Steps to reproduce the bug
Run:
from transformers import AutoTokenizer, AutoFeatureExtractor
from datasets import load_dataset
raw = load_dataset("glue", "sst2", split="train")
raw = raw.select(range(100))
tokenizer = AutoTokenizer.from_pretrained("philschmid/tiny-bert-sst2-distilled")
def preprocess_func(examples):
return tokenizer(examples["sentence"], padding=True, max_length=256, truncation=True)
data = raw.map(preprocess_func, batched=True)
print(type(data[0]["input_ids"]))
data = data.with_format("torch", columns=["input_ids"])
print(type(data[0]["input_ids"]))
printing as expected:
<class 'list'>
<class 'torch.Tensor'>
Then run:
raw = load_dataset("beans", split="train")
raw = raw.select(range(100))
preprocessor = AutoFeatureExtractor.from_pretrained("nateraw/vit-base-beans")
def preprocess_func(examples):
imgs = [img.convert("RGB") for img in examples["image"]]
return preprocessor(imgs)
data = raw.map(preprocess_func, batched=True)
print(type(data[0]["pixel_values"]))
data = data.with_format("torch", columns=["pixel_values"])

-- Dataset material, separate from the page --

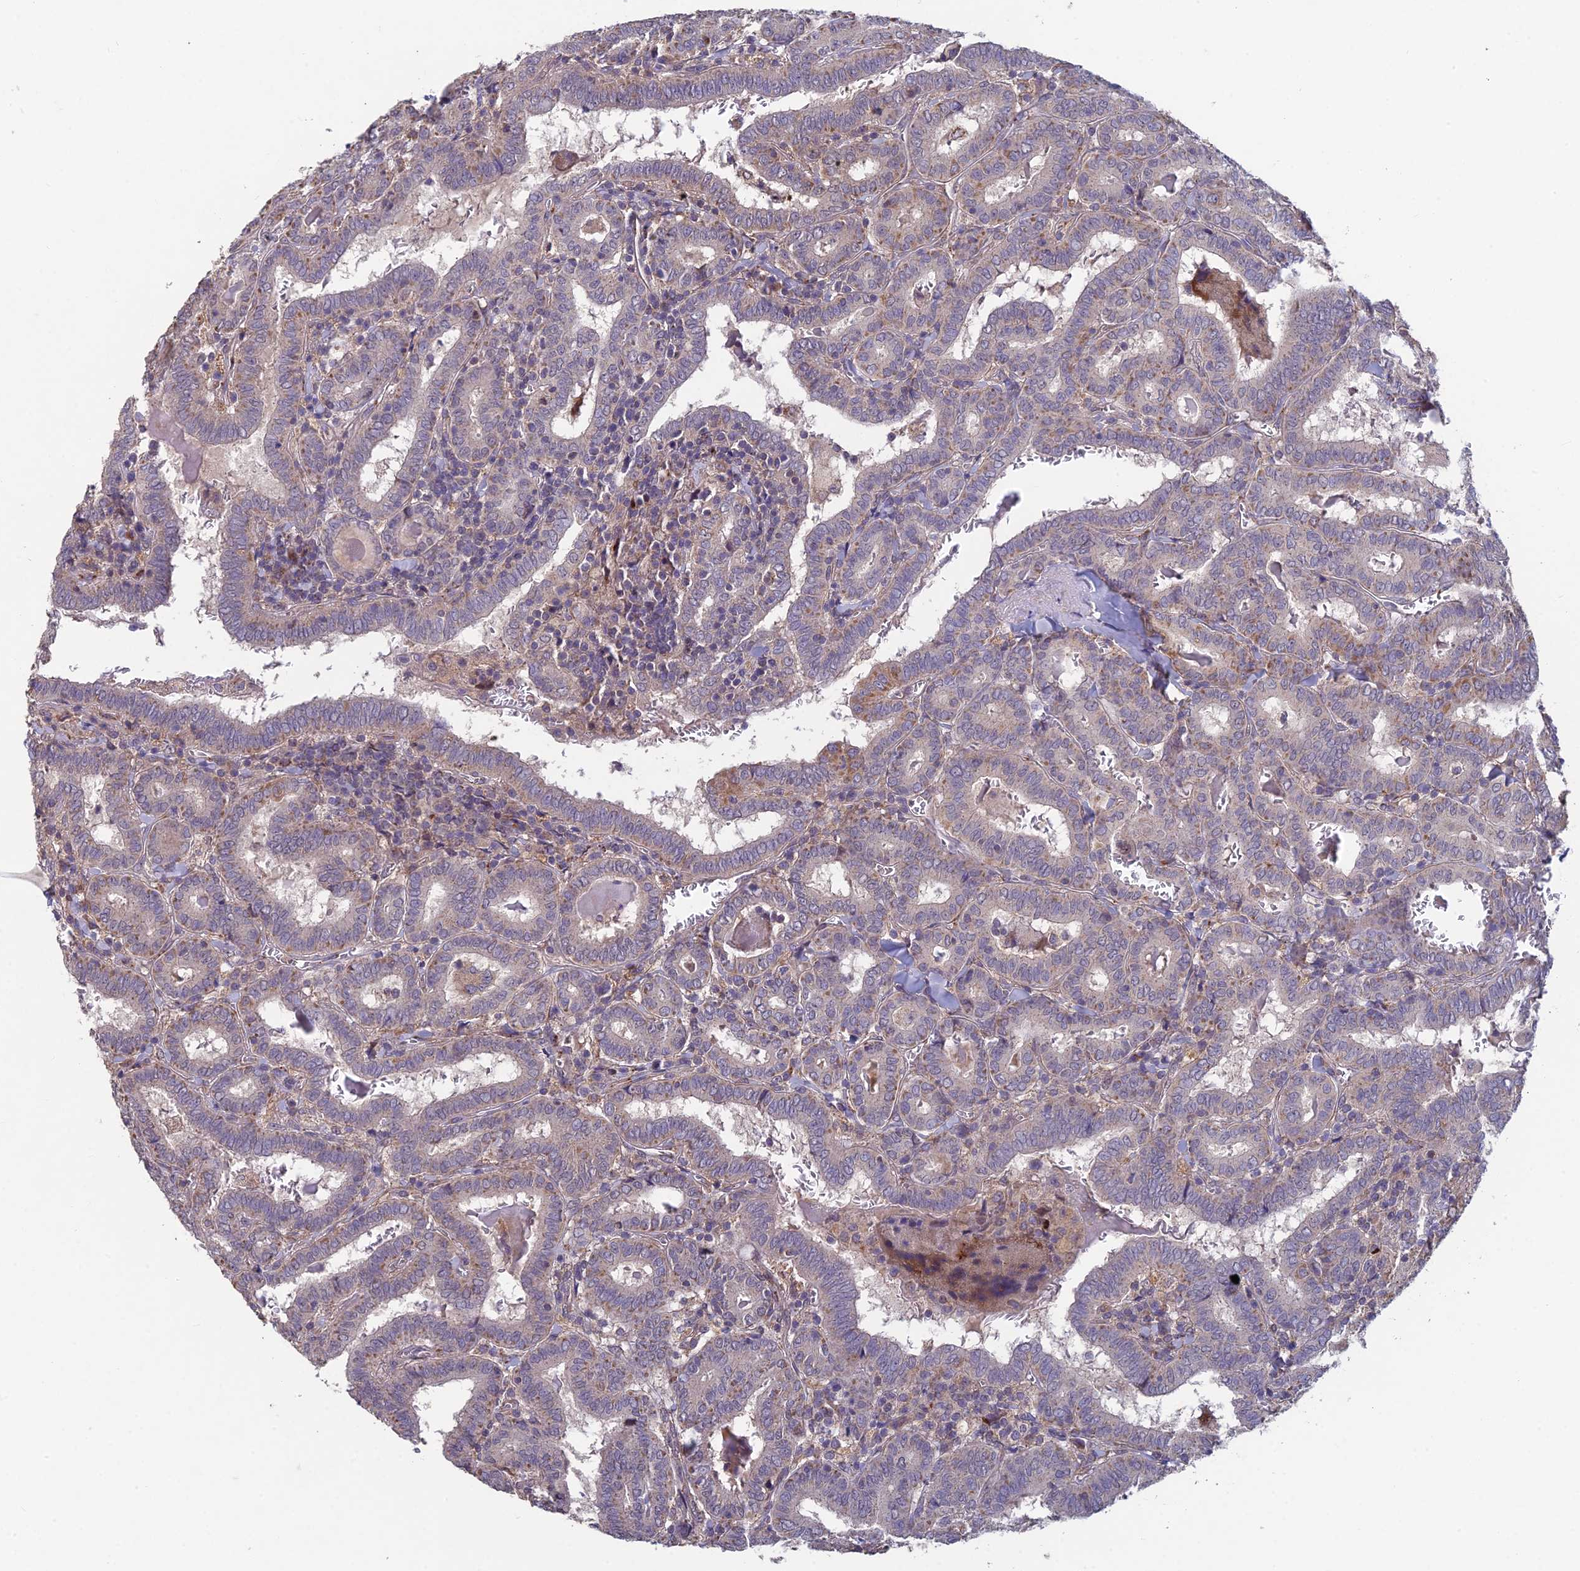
{"staining": {"intensity": "weak", "quantity": "<25%", "location": "cytoplasmic/membranous"}, "tissue": "thyroid cancer", "cell_type": "Tumor cells", "image_type": "cancer", "snomed": [{"axis": "morphology", "description": "Papillary adenocarcinoma, NOS"}, {"axis": "topography", "description": "Thyroid gland"}], "caption": "This micrograph is of papillary adenocarcinoma (thyroid) stained with immunohistochemistry (IHC) to label a protein in brown with the nuclei are counter-stained blue. There is no positivity in tumor cells.", "gene": "FOXS1", "patient": {"sex": "female", "age": 72}}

print(type(data[0]["pixel_values"]))
Printing, unexpectedly
<class 'list'>
<class 'list'>
Expected results
with_format should transform into the requested format; it's not the case.
Actual results
type(data[0]["pixel_values"]) should be torch.Tensor in the example above
Environment info
datasetsversion: dev version, commit 44af3fafb527302282f6b6507b952de7435f0979- Platform: Linux
- Python version: 3.9.12
- PyArrow version: 7.0.0
Hi! You can get a torch.Tensor if you do the following:
raw = load_dataset("beans", split="train")
raw = raw.select(range(100))
preprocessor = AutoFeatureExtractor.from_pretrained("nateraw/vit-base-beans")
from datasets import Array3D
features = raw.features.copy()
features["pixel_values"] = datasets.Array3D(shape=(3, 224, 224), dtype="float32")
def preprocess_func(examples):
imgs = [img.convert("RGB") for img in examples["image"]]
return preprocessor(imgs)
data = raw.map(preprocess_func, batched=True, features=features)
print(type(data[0]["pixel_values"]))
data = data.with_format("torch", columns=["pixel_values"])
print(type(data[0]["pixel_values"]))
The reason for this "inconsistency" in the default case is the way PyArrow infers the type of multi-dim arrays (in this case, the pixel_values column). If the type is not specified manually, PyArrow assumes it is a dynamic-length sequence (it needs to know the type before writing the first batch to a cache file, and it can't be sure the array is fixed ahead of time; ArrayXD is our way of telling that the dims are fixed), so it already fails to convert the corresponding array to NumPy properly (you get an array of np.object arrays). And with_format("torch") replaces NumPy arrays with Torch tensors, so this bad formatting propagates.